ATCR UpCloud Deployment Guide
This guide walks you through deploying ATCR on UpCloud with Rocky Linux.
Architecture
- AppView (atcr.io) - OCI registry API + web UI
- Hold Service (hold01.atcr.io) - Presigned URL generator for blob storage
- Caddy - Reverse proxy with automatic HTTPS
- UpCloud Object Storage (blobs.atcr.io) - S3-compatible blob storage
Prerequisites
1. UpCloud Account
- Active UpCloud account
- Object Storage enabled
- Billing configured
2. Domain Names
You need three DNS records:
atcr.io(or your domain) - AppViewhold01.atcr.io- Hold serviceblobs.atcr.io- S3 storage (CNAME)
3. ATProto Account
- Bluesky/ATProto account
- Your DID (get from:
https://bsky.social/xrpc/com.atproto.identity.resolveHandle?handle=yourhandle.bsky.social)
4. UpCloud Object Storage Bucket
Create an S3 bucket in UpCloud Object Storage:
- Go to UpCloud Console → Storage → Object Storage
- Create new bucket (e.g.,
atcr-blobs) - Note the region (e.g.,
us-chi1) - Generate access credentials (Access Key ID + Secret)
- Note the endpoint (e.g.,
s3.us-chi1.upcloudobjects.com)
Deployment Steps
Step 1: Configure DNS
Set up DNS records (using Cloudflare or your DNS provider):
Type Name Value Proxy
────────────────────────────────────────────────────────────────────────────
A atcr.io [your-upcloud-ip] ☁️ DISABLED
A hold01.atcr.io [your-upcloud-ip] ☁️ DISABLED
CNAME blobs.atcr.io atcr-blobs.us-chi1.upcloudobjects.com ☁️ DISABLED
IMPORTANT:
- DISABLE Cloudflare proxy (gray cloud, not orange) for all three domains
- Proxied connections break Docker registry protocol and presigned URLs
- You'll still get HTTPS via Caddy's Let's Encrypt integration
Wait for DNS propagation (5-30 minutes).

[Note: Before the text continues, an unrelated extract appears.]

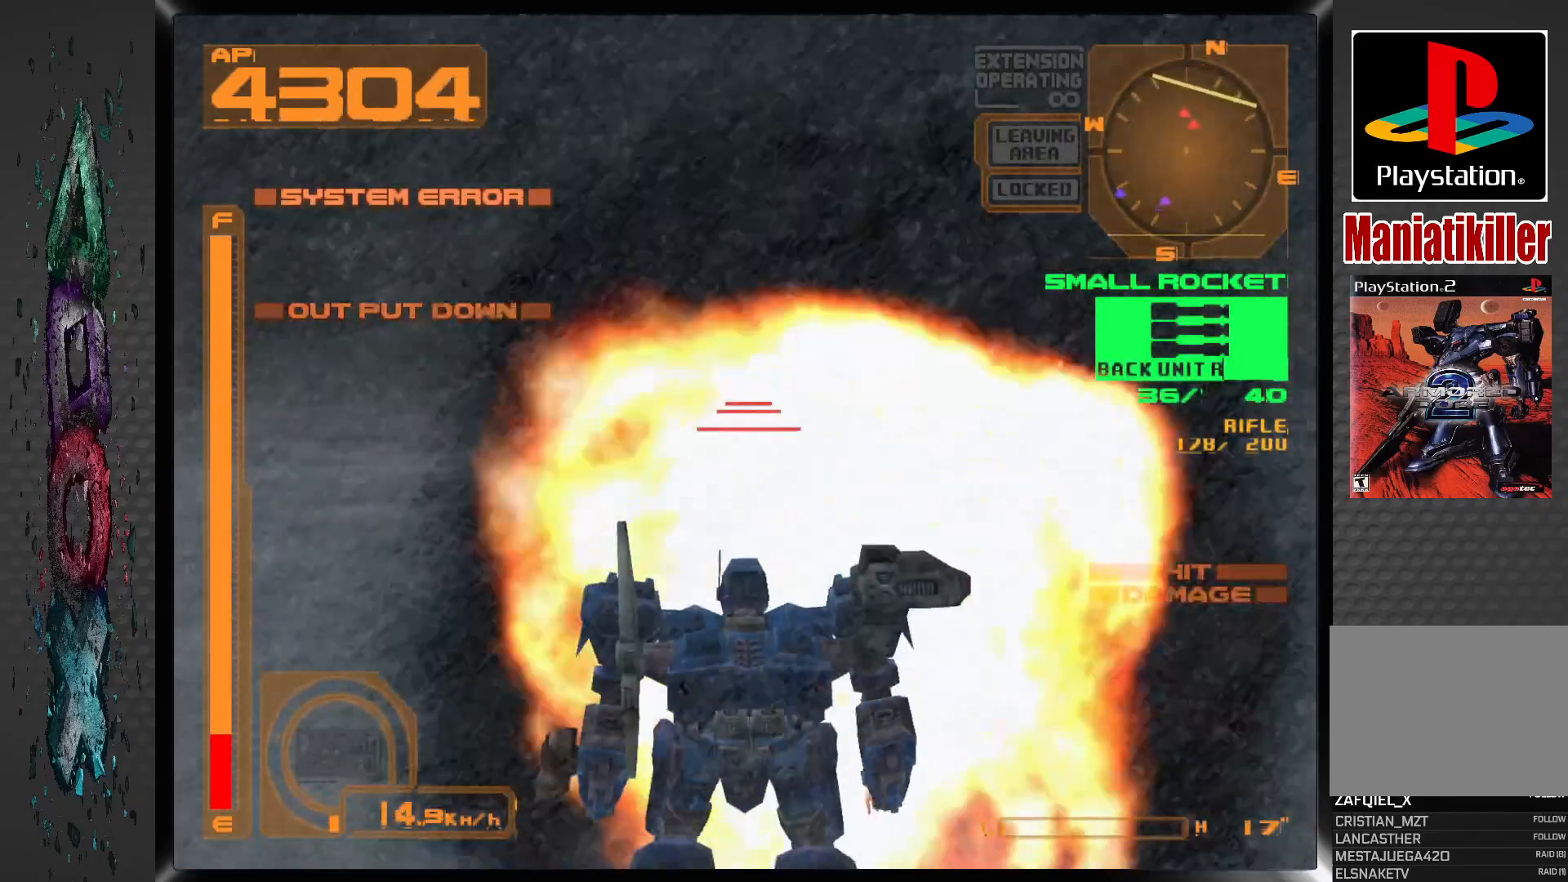
Gameplay with a controller (PlayStation layout); each line is a JSON object with the inputs held at the frame after it. "events" lists button and stick changes between this image and that frame as [ms after this image, input, new state], when the widget could be followed in between.
{"buttons": ["R1", "DPAD_UP", "DPAD_RIGHT"], "left_stick": "center", "right_stick": "center", "events": [[50, "SQUARE", "up"], [117, "R1", "down"], [317, "DPAD_RIGHT", "down"], [350, "DPAD_UP", "down"]]}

Verify with:
dig atcr.io
dig hold01.atcr.io
dig blobs.atcr.io
Step 2: Create UpCloud Server
- Go to UpCloud Console → Servers → Deploy a new server
- Select location (match your S3 region if possible)
- Select Rocky Linux 9 operating system
- Choose plan (minimum: 2 GB RAM, 1 CPU)
- Configure hostname:
atcr - Enable IPv4 public networking
- Optional: Enable IPv6
- User data: Paste contents of
deploy/init-upcloud.sh- Update
ATCR_REPOvariable with your git repository URL - Or leave empty and manually copy files later
- Update
- Create SSH key or use password authentication
- Click Deploy
Step 3: Wait for Initialization
The init script will:
- Update system packages (~2-5 minutes)
- Install Docker and Docker Compose
- Configure firewall
- Clone repository (if ATCR_REPO configured)
- Create systemd service
- Create helper scripts
Monitor progress:
# SSH into server
ssh root@[your-upcloud-ip]
# Check cloud-init logs
tail -f /var/log/cloud-init-output.log
Wait for the completion message in the logs.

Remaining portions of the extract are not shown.